### Excerpt

The P‐value, although recently often criticized (see ASA statement on P‐values2 and the plethora of reactions), allows the researcher to calibrate their raw findings to the variability inherent in all data and to the amount of information collected and then attaches it to probability as a means to make judgments. Before the P‐value was widely used, scientists were often misled when they drew conclusions if too little data were collected. Further, the P‐value along with the concept of power could be used so that a scientist could reasonably understand how much data should be collected in order to be able to have a reasonable chance that the data clearly shows an effect when this effect truly exists. It is clear that without this ability much of the scientific progress since 1900 could not have taken place, or at least would have been greatly slowed. The P‐value has rightly been criticized, but much of the criticism is not due to the tool, instead it is due to how the tool has been used. The near universal ritualistic agreement that a P‐value < 0.05 was always the cutoff of when an effect was real and when it was not, without any consideration of the conditions behind its generation, is one such problem. Even if the conditions were well understood and seemed favorable for the generation of 1 out of 20 still might not be the right amount of evidence for the situation (it could be more or less). However, for scientists not to make these mistakes the P‐value must be understood. The difficulty is, of course, that many of us who use the P‐value as the means of drawing conclusions do not understand it well enough to understand its pitfalls. Some have suggested that this problem would be solved if the adoption of Bayesian inference were more widespread.

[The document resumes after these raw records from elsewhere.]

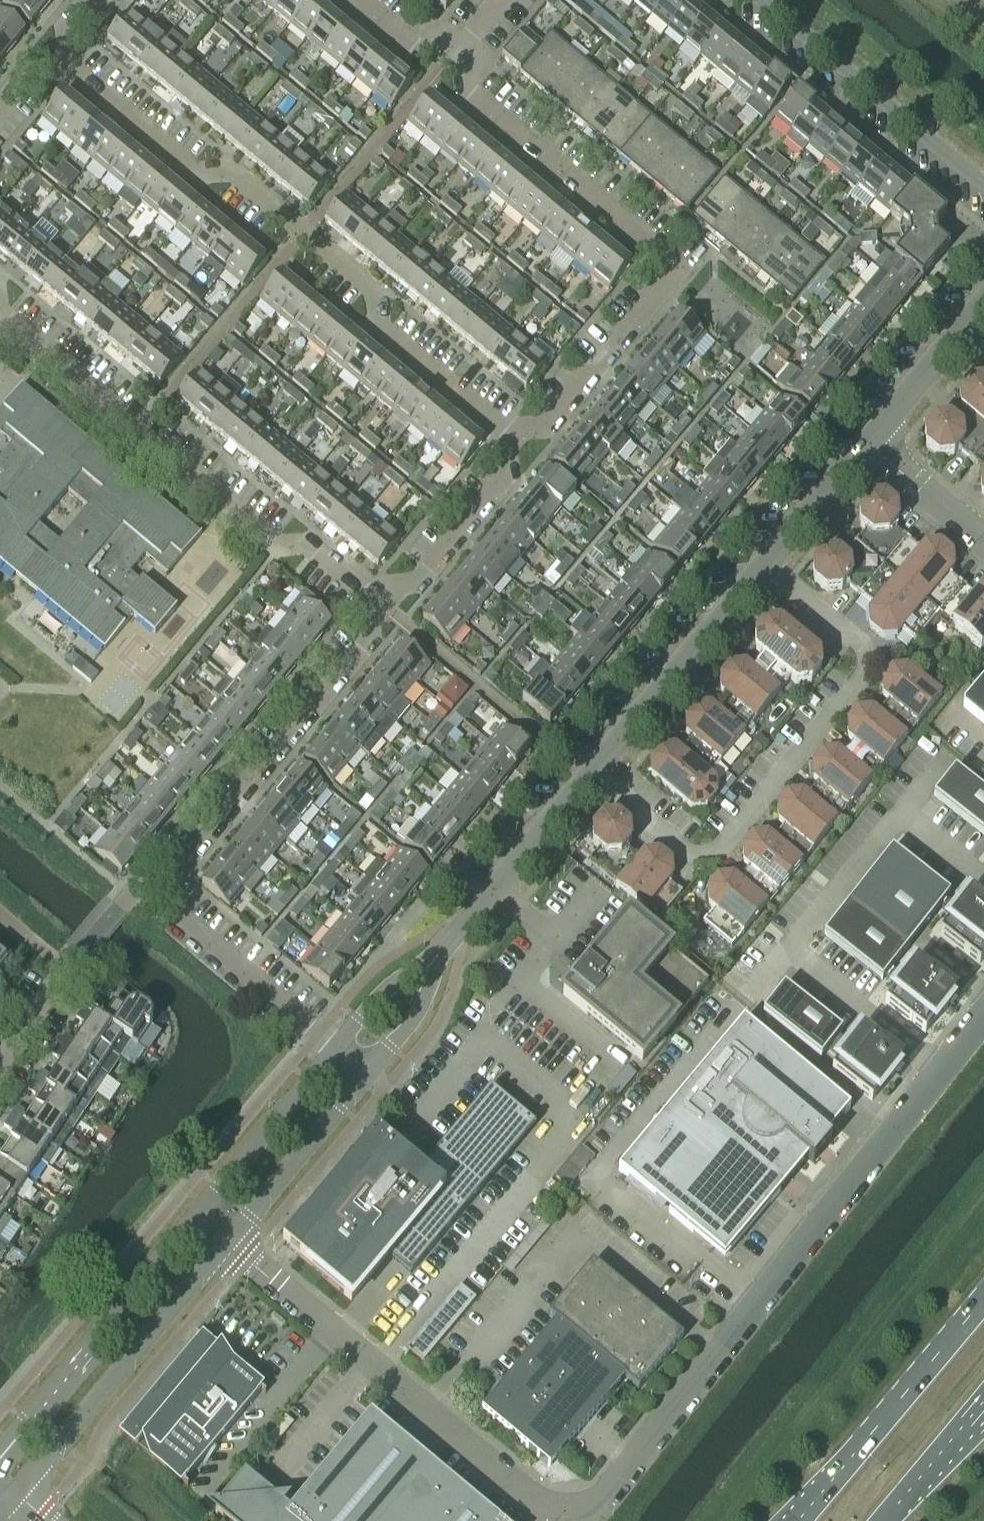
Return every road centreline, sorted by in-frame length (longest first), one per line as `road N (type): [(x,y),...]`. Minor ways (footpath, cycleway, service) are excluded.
road 1 (unclassified): [(230,1245),(543,1506),(603,1501),(983,1014)]
road 2 (residential): [(513,435),(378,323),(376,289),(234,174),(196,172),(51,52)]
road 3 (residential): [(513,435),(551,424),(677,266),(442,67)]
road 4 (residential): [(596,775),(690,855),(712,857),(726,848),(873,664),(868,647),(771,564)]
road 5 (residential): [(380,603),(307,545),(280,544),(0,311)]
road 6 (residential): [(155,895),(366,645),(380,603)]
road 7 (tertiary): [(18,1497),(230,1245)]
road 8 (tertiary): [(198,1220),(0,1456)]
road 9 (primary): [(983,1299),(794,1520)]
road 10 (tertiary): [(765,0),(983,181)]
road 11 (tertiary): [(596,775),(771,564)]
road 12 (residential): [(0,1065),(66,965),(126,902),(155,895)]
road 13 (residential): [(380,603),(396,584),(421,581),(507,478),(513,435)]
road 14 (tertiary): [(338,1045),(198,1220)]
road 15 (tertiary): [(230,1245),(371,1071)]
road 16 (residential): [(321,1029),(155,895)]
road 17 (tertiary): [(460,927),(596,775)]
road 18 (tertiary): [(870,445),(983,309)]
road 19 (tertiary): [(371,1071),(419,1014),(460,927)]
road 20 (tertiary): [(460,927),(393,983),(338,1045)]
road 21 (tertiary): [(771,564),(870,445)]
road 22 (unclassified): [(983,540),(870,445)]
road 23 (primary): [(890,1520),(983,1407)]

Although it is true that in some ways Bayesian inference is more intuitive, it still involves the use of probabilistic reasoning that could suffer the same pitfalls as the frequentist alternative. The argument, then, is that without a probabilistic basis for drawing conclusions we are unable to determine the appropriate amount of data to collect. Thus, without the P‐value or some sort of a Bayesian posterior probability, science would have a difficult time progressing.

Randomization of experiments and later clinical trials was the other huge advance that has been highlighted. The issue here is more basic. If one intervenes with a treatment for a patient and improvement is seen, how does one know whether the treatment was in fact the thing that caused the improvement? It could be due to some other factor (this factor, then, is said to be confounded with the treatment) or possibly it was due to good luck.